* **Consegna 1**
Trasforma in elenco numerato le righe delle voci, dall'inizio delle voci fino alla riga che contiene "Deposit: USD 20 per person, per night", compresa, tralasciando le righe vuote.

* **Testo scelto**
* * * * * * *

Non vediamo, infatti, che, sotto le apparenze d’un liberalismo morale, o, per meglio dire, d’un libertarismo morale, le nostre società celano l’avidità di denunciare i colpevoli, ossia quelli che non si assoggettano alla legge comune?[…]

I lunghi mesi di dibattito a proposito del progetto di legge sul matrimonio per persone dello stesso sesso hanno fatto emergere faglie di divisione prevedibili ed annunciate. Esse sono un buon indicatore d’un cambiamento degli ubi consistam culturali. L’invasione, organizzata e militante, della teoria di genere, particolarmente nell’ambito educativo, e, più semplicemente, la tentazione di rifiutare ogni differenza fra i sessi, ne sono un chiaro emblema. Si tratta del rifiuto della differenza quale modo d’identificazione umana, specialmente della differenza sessuale. È l’incapacità d’accettare che vi siano differenze fra le persone. Ci si rifiuta di ammettere che le persone non siano identiche. Non sono identiche nelle loro identità sessuale, ma non sono nemmeno identiche nella loro personalità, e il principio imprescindibile della vita sociale consiste precisamente nel far vivere insieme persone che non siano identiche, nel far coesistere le differenze fra individui in modo pacifico e non con la violenza.

* * * * * * *

* **Consegna 2**
Secondo il testo scelto, in che cosa consiste il principio imprescindibile della vita sociale?

* * * * * * *

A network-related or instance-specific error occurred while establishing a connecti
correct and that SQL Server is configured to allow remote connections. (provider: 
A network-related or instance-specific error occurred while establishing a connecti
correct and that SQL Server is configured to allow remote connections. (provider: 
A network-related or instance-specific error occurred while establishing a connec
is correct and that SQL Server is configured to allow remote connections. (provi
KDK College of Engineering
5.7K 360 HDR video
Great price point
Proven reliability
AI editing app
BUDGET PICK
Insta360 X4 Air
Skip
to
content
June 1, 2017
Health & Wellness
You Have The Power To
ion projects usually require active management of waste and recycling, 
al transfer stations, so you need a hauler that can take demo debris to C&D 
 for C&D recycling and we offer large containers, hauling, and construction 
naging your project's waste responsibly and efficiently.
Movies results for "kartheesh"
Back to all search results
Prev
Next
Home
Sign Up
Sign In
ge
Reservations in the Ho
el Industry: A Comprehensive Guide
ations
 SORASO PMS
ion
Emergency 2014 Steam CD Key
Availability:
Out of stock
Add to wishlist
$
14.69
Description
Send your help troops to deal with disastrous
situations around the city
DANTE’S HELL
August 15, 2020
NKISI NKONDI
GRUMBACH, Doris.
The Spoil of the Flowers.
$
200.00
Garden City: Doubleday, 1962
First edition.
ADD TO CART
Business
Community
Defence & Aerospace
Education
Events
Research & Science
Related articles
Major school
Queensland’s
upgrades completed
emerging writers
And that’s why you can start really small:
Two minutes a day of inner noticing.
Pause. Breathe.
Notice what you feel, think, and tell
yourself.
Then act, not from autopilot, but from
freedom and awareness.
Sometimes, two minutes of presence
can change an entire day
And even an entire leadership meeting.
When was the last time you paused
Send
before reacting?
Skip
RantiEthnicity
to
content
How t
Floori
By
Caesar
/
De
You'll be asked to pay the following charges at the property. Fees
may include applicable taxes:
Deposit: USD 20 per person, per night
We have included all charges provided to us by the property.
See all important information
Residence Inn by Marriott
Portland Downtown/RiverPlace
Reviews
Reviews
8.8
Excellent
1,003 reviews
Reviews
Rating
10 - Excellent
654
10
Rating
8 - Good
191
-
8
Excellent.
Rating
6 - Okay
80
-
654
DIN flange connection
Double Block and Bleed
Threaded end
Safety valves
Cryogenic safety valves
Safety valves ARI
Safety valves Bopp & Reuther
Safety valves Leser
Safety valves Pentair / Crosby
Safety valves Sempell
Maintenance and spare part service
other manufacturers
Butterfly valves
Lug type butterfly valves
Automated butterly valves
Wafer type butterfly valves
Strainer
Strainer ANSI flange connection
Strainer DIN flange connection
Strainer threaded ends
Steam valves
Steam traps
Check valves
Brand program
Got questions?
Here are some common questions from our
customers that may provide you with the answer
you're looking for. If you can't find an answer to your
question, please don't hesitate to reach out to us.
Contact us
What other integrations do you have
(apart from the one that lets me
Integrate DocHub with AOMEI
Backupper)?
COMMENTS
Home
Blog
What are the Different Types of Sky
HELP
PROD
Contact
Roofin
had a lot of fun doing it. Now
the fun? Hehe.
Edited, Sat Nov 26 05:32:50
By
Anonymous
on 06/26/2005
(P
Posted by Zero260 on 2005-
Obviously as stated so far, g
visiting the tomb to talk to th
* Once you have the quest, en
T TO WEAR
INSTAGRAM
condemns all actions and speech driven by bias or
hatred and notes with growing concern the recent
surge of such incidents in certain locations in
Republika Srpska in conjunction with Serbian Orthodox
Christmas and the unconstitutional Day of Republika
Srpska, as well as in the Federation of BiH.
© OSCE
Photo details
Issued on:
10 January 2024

* * * * * * *

* **Risposta 1**
1. A network-related or instance-specific error occurred while establishing a connecti
2. correct and that SQL Server is configured to allow remote connections. (provider: 
3. A network-related or instance-specific error occurred while establishing a connecti
4. correct and that SQL Server is configured to allow remote connections. (provider: 
5. A network-related or instance-specific error occurred while establishing a connec
6. is correct and that SQL Server is configured to allow remote connections. (provi
7. KDK College of Engineering
8. 5.7K 360 HDR video
9. Great price point
10. Proven reliability
11. AI editing app
12. BUDGET PICK
13. Insta360 X4 Air
14. Skip
15. to
16. content
17. June 1, 2017
18. Health & Wellness
19. You Have The Power To
20. ion projects usually require active management of waste and recycling, 
21. al transfer stations, so you need a hauler that can take demo debris to C&D 
22.  for C&D recycling and we offer large containers, hauling, and construction 
23. naging your project's waste responsibly and efficiently.
24. Movies results for "kartheesh"
25. Back to all search results
26. Prev
27. Next
28. Home
29. Sign Up
30. Sign In
31. ge
32. Reservations in the Ho
33. el Industry: A Comprehensive Guide
34. ations
35.  SORASO PMS
36. ion
37. Emergency 2014 Steam CD Key
38. Availability:
39. Out of stock
40. Add to wishlist
41. $
42. 14.69
43. Description
44. Send your help troops to deal with disastrous
45. situations around the city
46. DANTE’S HELL
47. August 15, 2020
48. NKISI NKONDI
49. GRUMBACH, Doris.
50. The Spoil of the Flowers.
51. $
52. 200.00
53. Garden City: Doubleday, 1962
54. First edition.
55. ADD TO CART
56. Business
57. Community
58. Defence & Aerospace
59. Education
60. Events
61. Research & Science
62. Related articles
63. Major school
64. Queensland’s
65. upgrades completed
66. emerging writers
67. And that’s why you can start really small:
68. Two minutes a day of inner noticing.
69. Pause. Breathe.
70. Notice what you feel, think, and tell
71. yourself.
72. Then act, not from autopilot, but from
73. freedom and awareness.
74. Sometimes, two minutes of presence
75. can change an entire day
76. And even an entire leadership meeting.
77. When was the last time you paused
78. Send
79. before reacting?
80. Skip
81. RantiEthnicity
82. to
83. content
84. How t
85. Floori
86. By
87. Caesar
88. /
89. De
90. You'll be asked to pay the following charges at the property. Fees
91. may include applicable taxes:
92. Deposit: USD 20 per person, per night

* **Risposta 2**
Nel far vivere insieme persone che non siano identiche, facendo coesistere le differenze fra individui in modo pacifico e non con la violenza.